The foundational theory behind NFs emerged from the field of optimal transport and statistical mechanics, particularly in the work of Tabak and Vanden-Eijnden (2010) [12], who introduced a method for transforming probability densities using transport maps governed by differential equations. Later, Tabak and Turner (2013) [13] generalized this approach into a family of density estimators based on nonparametric optimal transport, proposing an iterative learning mechanism for constructing transport maps via convex optimization and regularization. Normalizing flows offer a powerful framework for density modeling and variational inference, using compositions of invertible transformations to model complex distributions while enabling exact likelihood computation and efficient sampling [14,15]. These works laid the theoretical foundation for using invertible maps to perform density estimation and generation.
Early applications of NFs demonstrated their potential across tasks such as clustering, classification, and nonlinear dimensionality reduction. For example, Agnelli et al. (2010) [16] explored using transformations for feature-space clustering. Subsequently, Rippel and Adams (2013) [17] investigated NFs for high-dimensional density estimation, showing that NFs could transform structured, real-world datasets into simple latent representations that are more amenable to analysis and modeling.
A major breakthrough came with the introduction of NFs to variational inference by Rezende and Mohamed (2015) [15]. In their work, they introduced Planar and Radial Flows, simple invertible transformations that enhanced the expressiveness of variational posteriors in Variational Autoencoders (VAEs). These flows enabled gradient-based optimization and reparameterization while preserving tractable density evaluation, addressing a key limitation in standard VAEs, where the posterior is often overly simplistic (e.g., mean-field Gaussian).
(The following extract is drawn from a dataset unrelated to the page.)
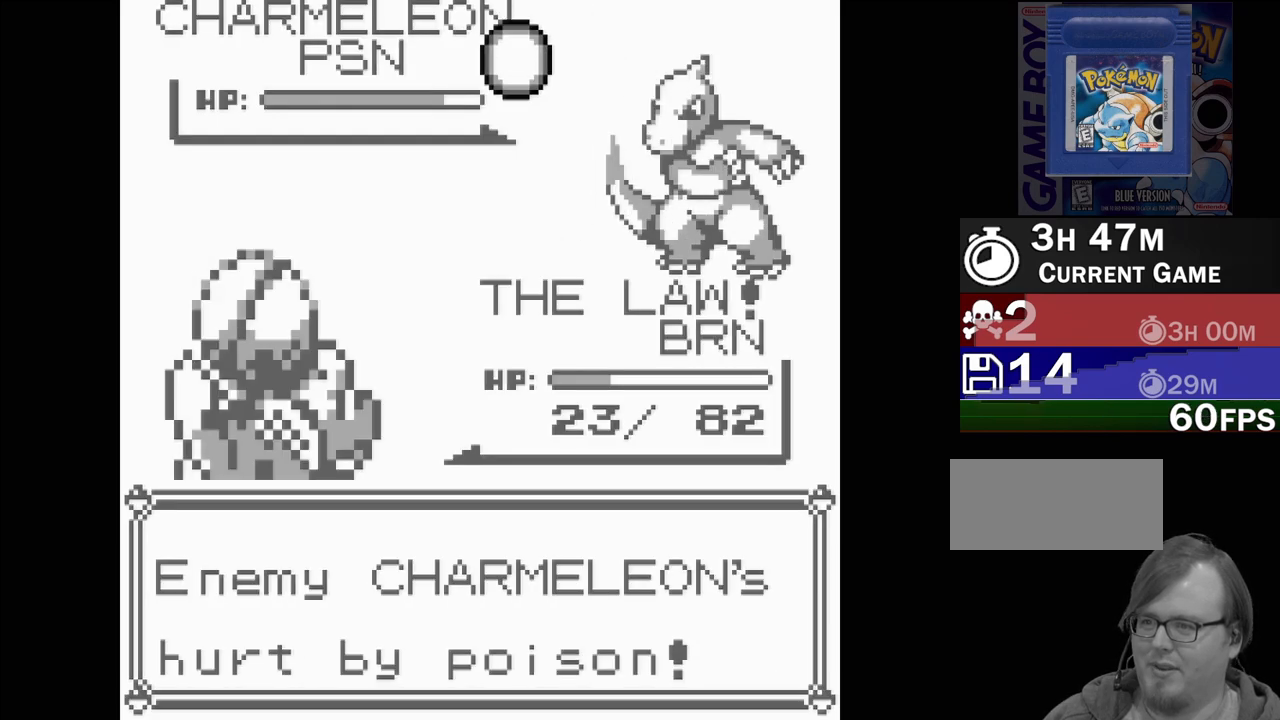
{"buttons": [], "events": []}
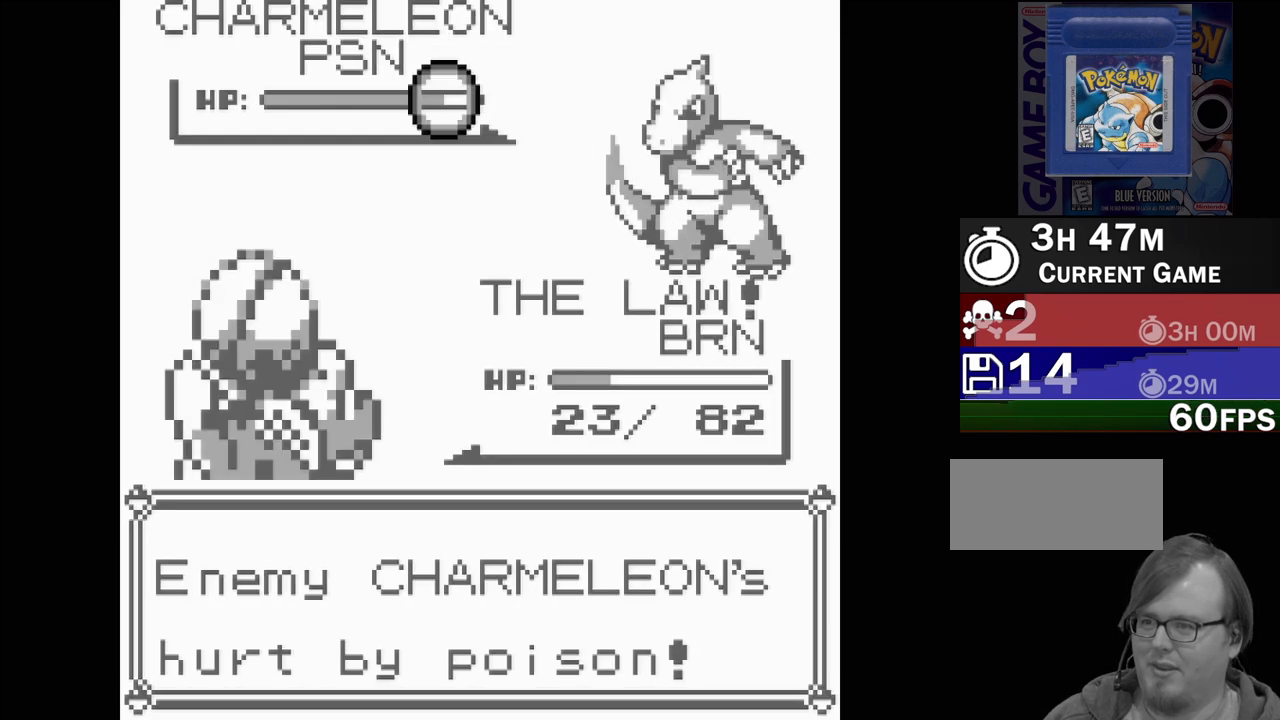
{"buttons": [], "events": []}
In parallel, Dinh et al. (2014, 2016) introduced the NICE and RealNVP models [18], which popularized the use of coupling layers—a type of invertible transformation with triangular Jacobians enabling efficient computation of both forward transformations and Jacobian determinants. These architectures supported the high-capacity modeling of complex data such as images and audio, and became widely adopted due to their simplicity and tractability.
Building on these developments, the field progressed to more expressive architectures such as autoregressive flows. These models decompose a joint distribution into a sequence of conditionals, enabling expressive modeling of dependencies across dimensions. A notable instance is the Inverse Autoregressive Flow (IAF) by Kingma et al. (2016) [19], which conditions transformations on an auxiliary autoregressive network such as MADE (Masked Autoencoder for Distribution Estimation; [20]). IAFs preserve fast parallel sampling from the approximate posterior, making them suitable for training large-scale VAEs. However, IAFs rely on affine transformations, which may be insufficient to represent distributions with highly nonlinear structure unless many layers are stacked, resulting in deep and computationally expensive architectures.
To address the limitations of affine transformations in autoregressive flows, Huang et al. (2018) introduced the neural autoregressive flow (NAF) [21]. In NAF, each affine transformation is replaced with a strictly monotonic neural network, allowing for a universal approximation of continuous distributions under mild assumptions. The model preserves the autoregressive structure of IAF while greatly enhancing flexibility. However, NAF introduces an architectural bottleneck: each transformation is governed by a separate transformer network whose parameters are predicted by a distinct conditioner network, resulting in a quadratic parameter complexity in terms of model width. While this structure improves expressiveness, it can hinder scalability, particularly in high-dimensional settings where memory and computation are constrained.
Various techniques have been proposed to reduce the redundancy and inefficiency of this dual-network architecture. For instance, conditional weight normalization and sparsity regularization [22] help mitigate overparameterization. However, these fixes only partially resolve the scalability issues inherent in NAF’s design. In response, De Cao, Aziz, and Titov (2019) proposed Block Neural Autoregressive Flow (B-NAF) [23], which unifies the conditioner and transformer into a single feedforward neural network with carefully structured block-wise transformations. B-NAF achieves similar expressiveness to NAF while drastically reducing parameter count, training time, and memory usage. This innovation allows for tractable high-dimensional density estimation with improved computational efficiency, making B-NAF a practical candidate for tasks such as likelihood-based generative modeling, Bayesian posterior estimation, and density-based clustering in complex domains.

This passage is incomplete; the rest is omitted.